--- BEGIN EXCERPT TO READ ---

How a cold Sunday ride cleared a bug I'd been stuck on for days, and why I've stopped pretending the breakthrough happens at the keyboard.

A coffee and a stack of books, the reward after a cold ride

I had been stuck on the same bug since Thursday. By Sunday I had the screen-staring equivalent of snow blindness, reading the same forty lines over and over and seeing nothing. So I gave up, put on too many layers for a February morning, and went for a ride.

It was cold and grey and the kind of damp that gets into your gloves within the first mile. I was not thinking about the bug. I was thinking about whether my fingers would survive the descent, which is its own form of problem solving. And then, somewhere near the top of a climb I always underestimate, with my heart rate doing the talking, the answer just arrived. Not the whole answer, but the shape of it, the bit I had been refusing to consider because it implied I had been wrong about something for two days.

I am wary of dressing this up as some productivity hack, because it is not. I did not ride in order to solve the bug. The point is the opposite: you have to actually stop, properly, with no laptop and no nagging tab open in the back of your head, before the quiet part of your brain gets a turn. Staring harder never once worked. Leaving the room has worked more times than I can count.

I got home, peeled off the wet kit, made a coffee, and wrote the fix in about ten minutes. The fix had been there the whole time. I just needed to be somewhere a bicycle could find it.

--- END EXCERPT TO READ ---
--- BEGIN LISTED RECORDS ---

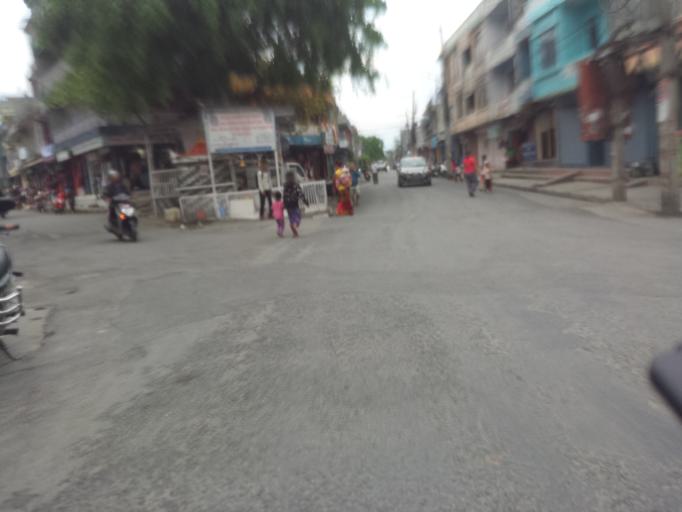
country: NP
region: Western Region
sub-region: Gandaki Zone
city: Pokhara
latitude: 28.2009
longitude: 83.9970
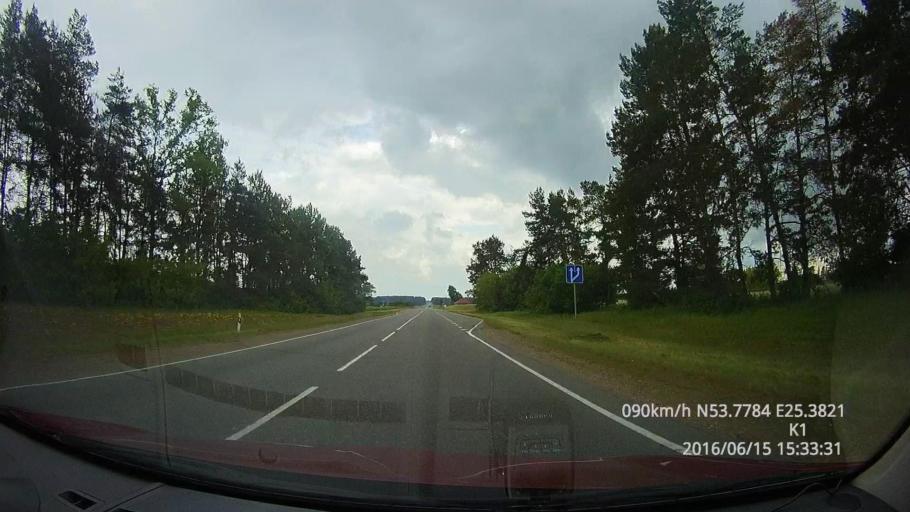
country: BY
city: Berezovka
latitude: 53.7777
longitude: 25.3824
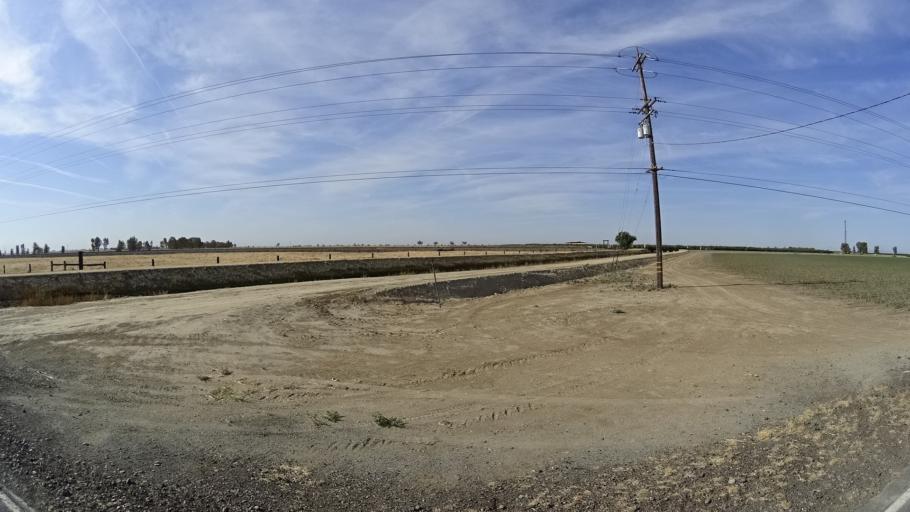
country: US
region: California
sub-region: Kings County
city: Home Garden
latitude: 36.3429
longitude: -119.5411
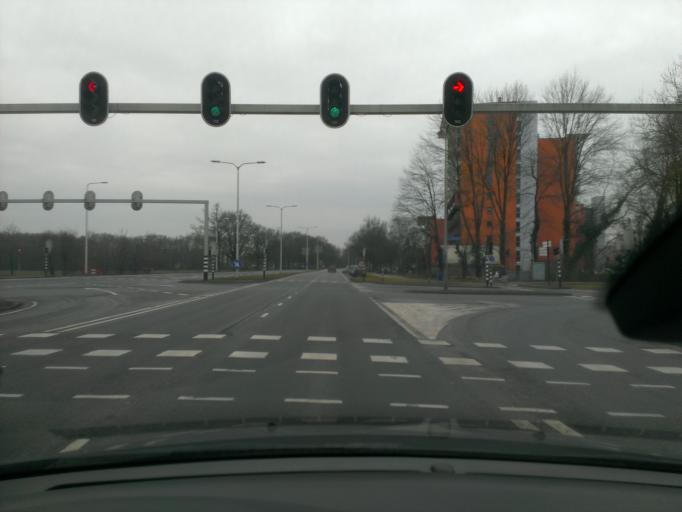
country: NL
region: Overijssel
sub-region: Gemeente Almelo
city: Almelo
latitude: 52.3567
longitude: 6.6744
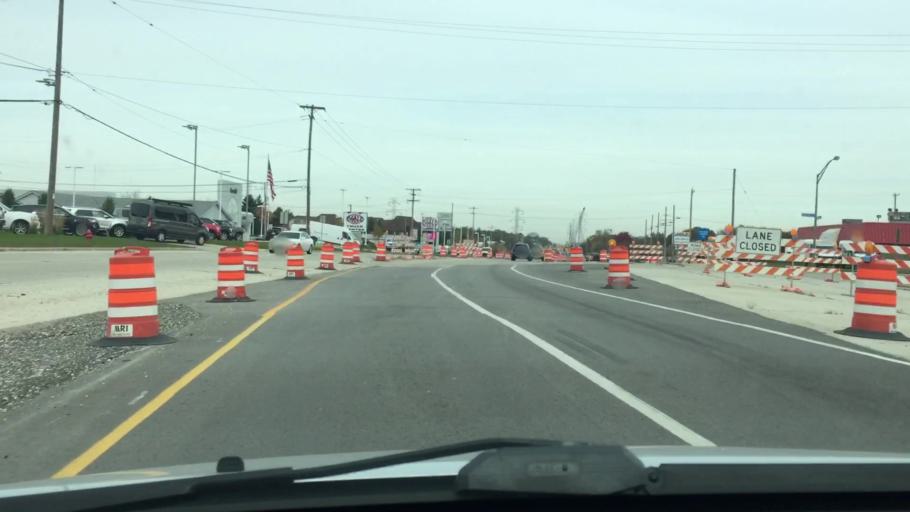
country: US
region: Wisconsin
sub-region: Milwaukee County
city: Hales Corners
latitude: 42.9280
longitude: -88.0485
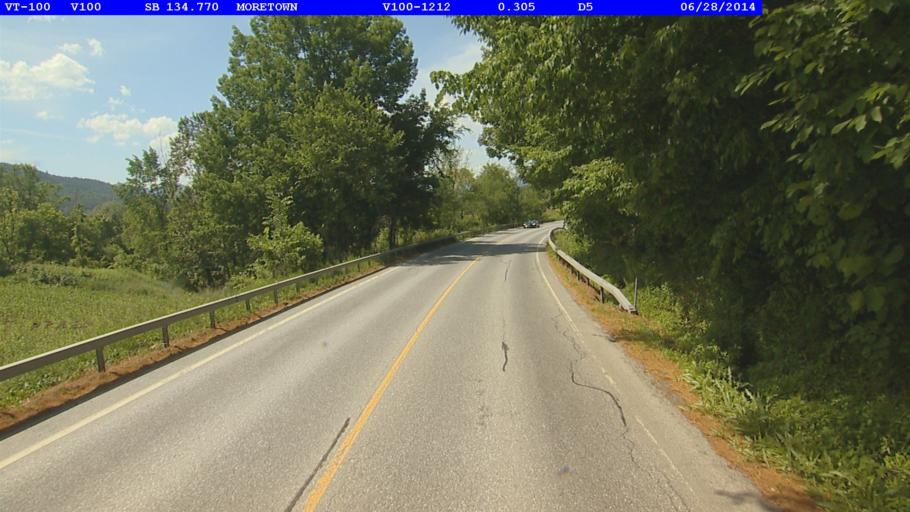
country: US
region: Vermont
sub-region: Washington County
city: Waterbury
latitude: 44.2382
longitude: -72.7760
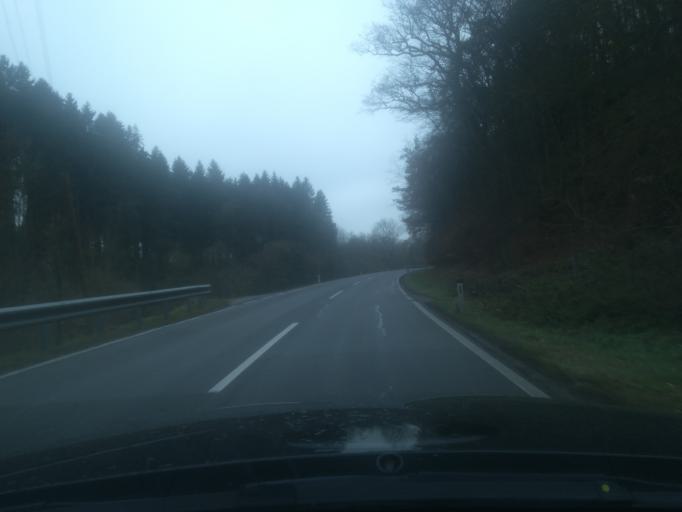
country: AT
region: Upper Austria
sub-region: Politischer Bezirk Perg
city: Perg
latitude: 48.3189
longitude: 14.5705
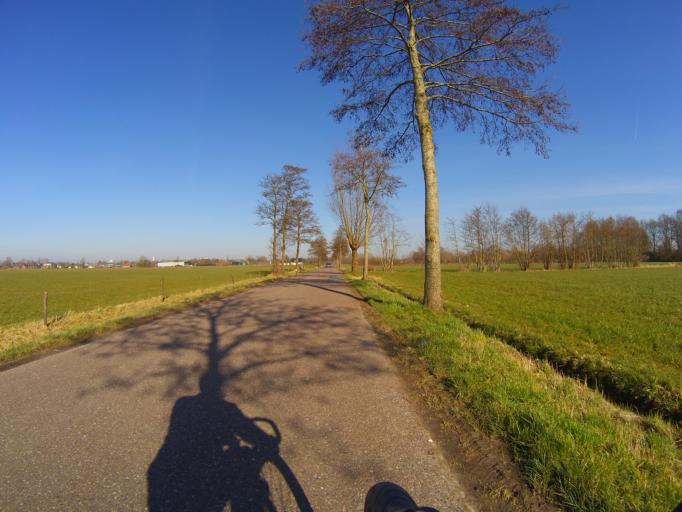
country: NL
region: Gelderland
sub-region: Gemeente Nijkerk
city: Nijkerk
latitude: 52.2082
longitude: 5.4743
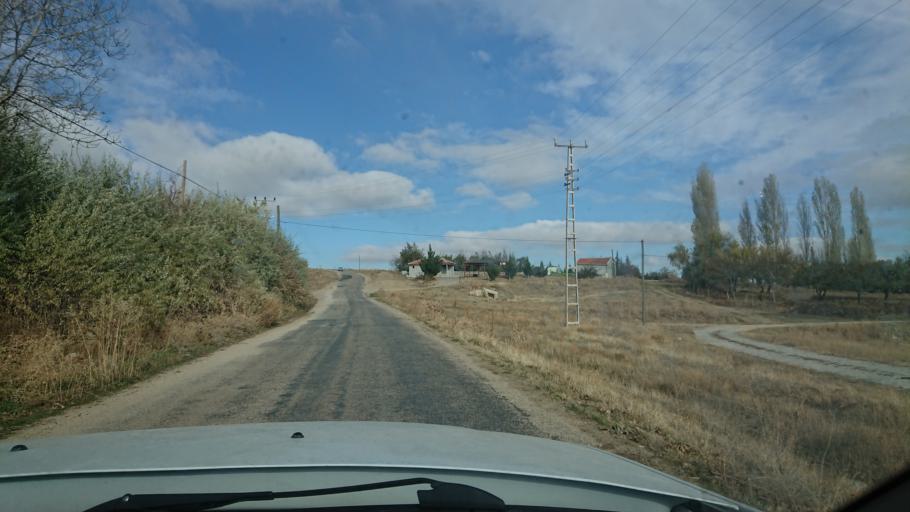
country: TR
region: Aksaray
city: Agacoren
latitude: 38.8118
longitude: 33.9837
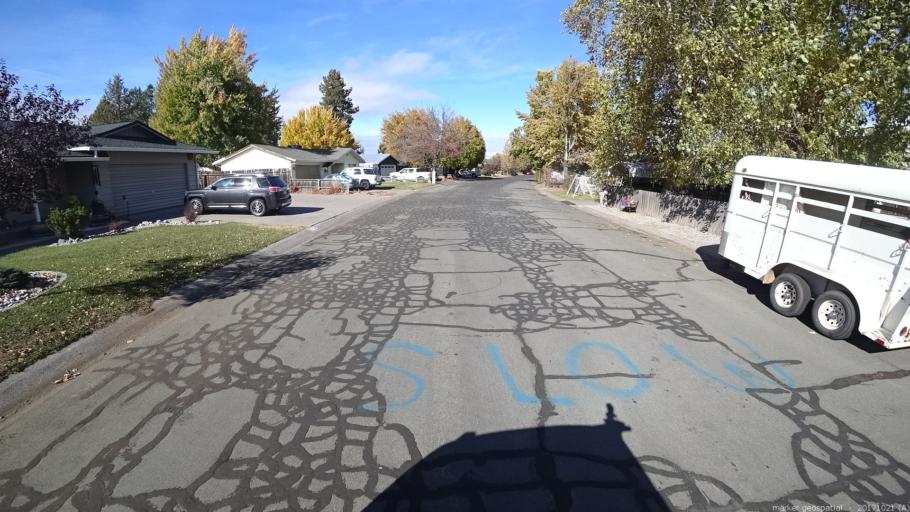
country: US
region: California
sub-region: Shasta County
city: Burney
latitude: 40.8848
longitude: -121.6622
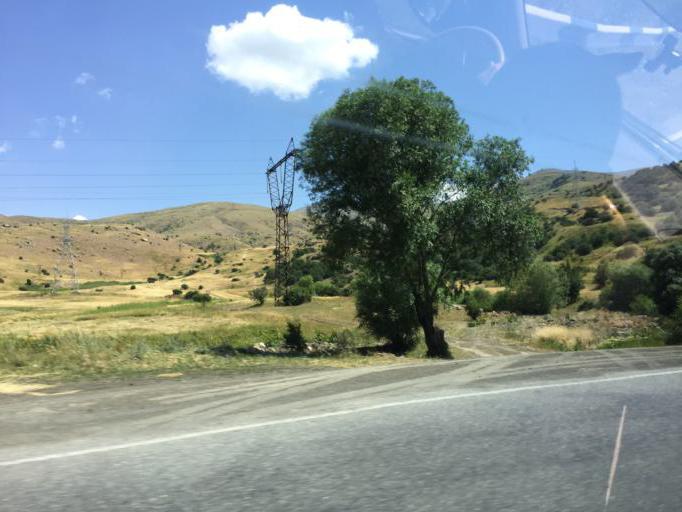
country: AM
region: Vayots' Dzori Marz
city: Jermuk
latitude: 39.7131
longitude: 45.6666
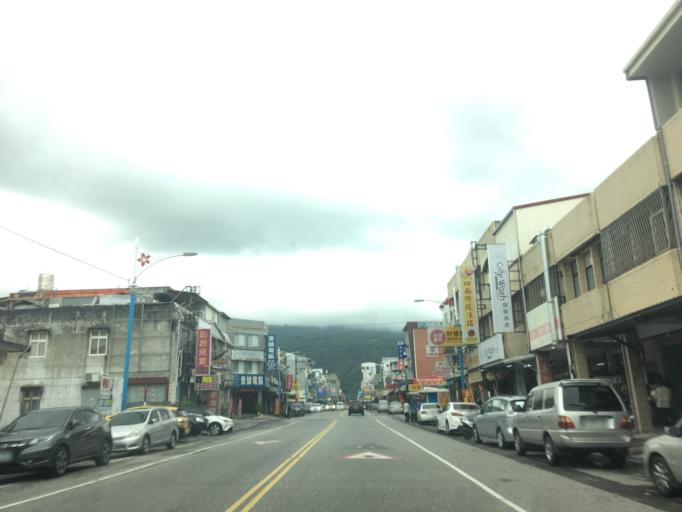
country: TW
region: Taiwan
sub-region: Hualien
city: Hualian
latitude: 23.9785
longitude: 121.5695
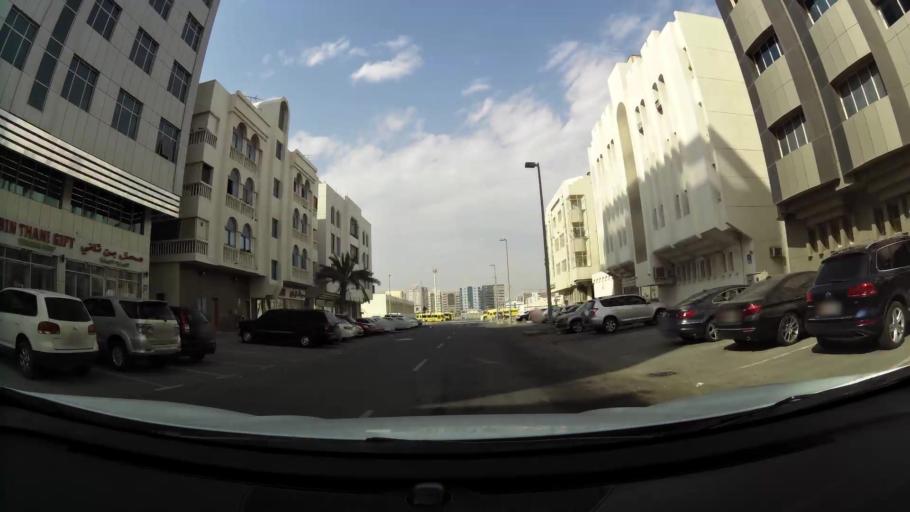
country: AE
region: Abu Dhabi
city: Abu Dhabi
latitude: 24.3281
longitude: 54.5324
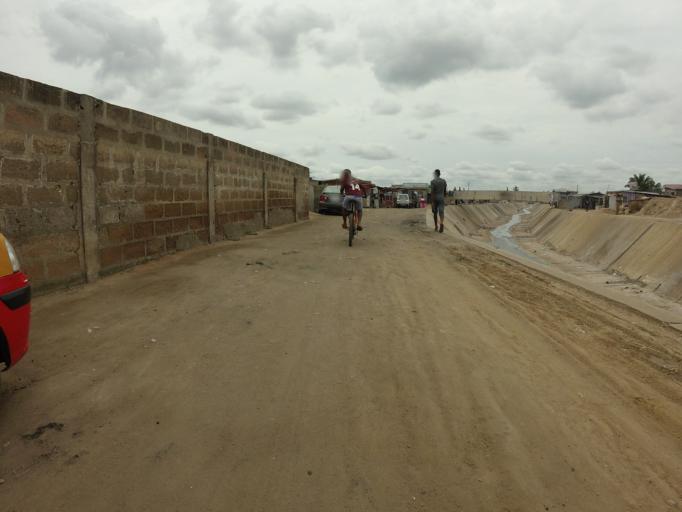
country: GH
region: Greater Accra
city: Accra
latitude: 5.5929
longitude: -0.2140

--- END LISTED RECORDS ---

* TASK DETAILS *
Using the post about the winter ride, answer each question in a short phrase:
(a) Since which day had the writer been stuck on the bug?
(b) Where was the writer when the answer arrived?
(c) How long did it take to write the fix after getting home?
The data plays no part in what comes next.

* WORKED ANSWER *
(a) Since Thursday.
(b) Somewhere near the top of a climb the writer always underestimates.
(c) About ten minutes.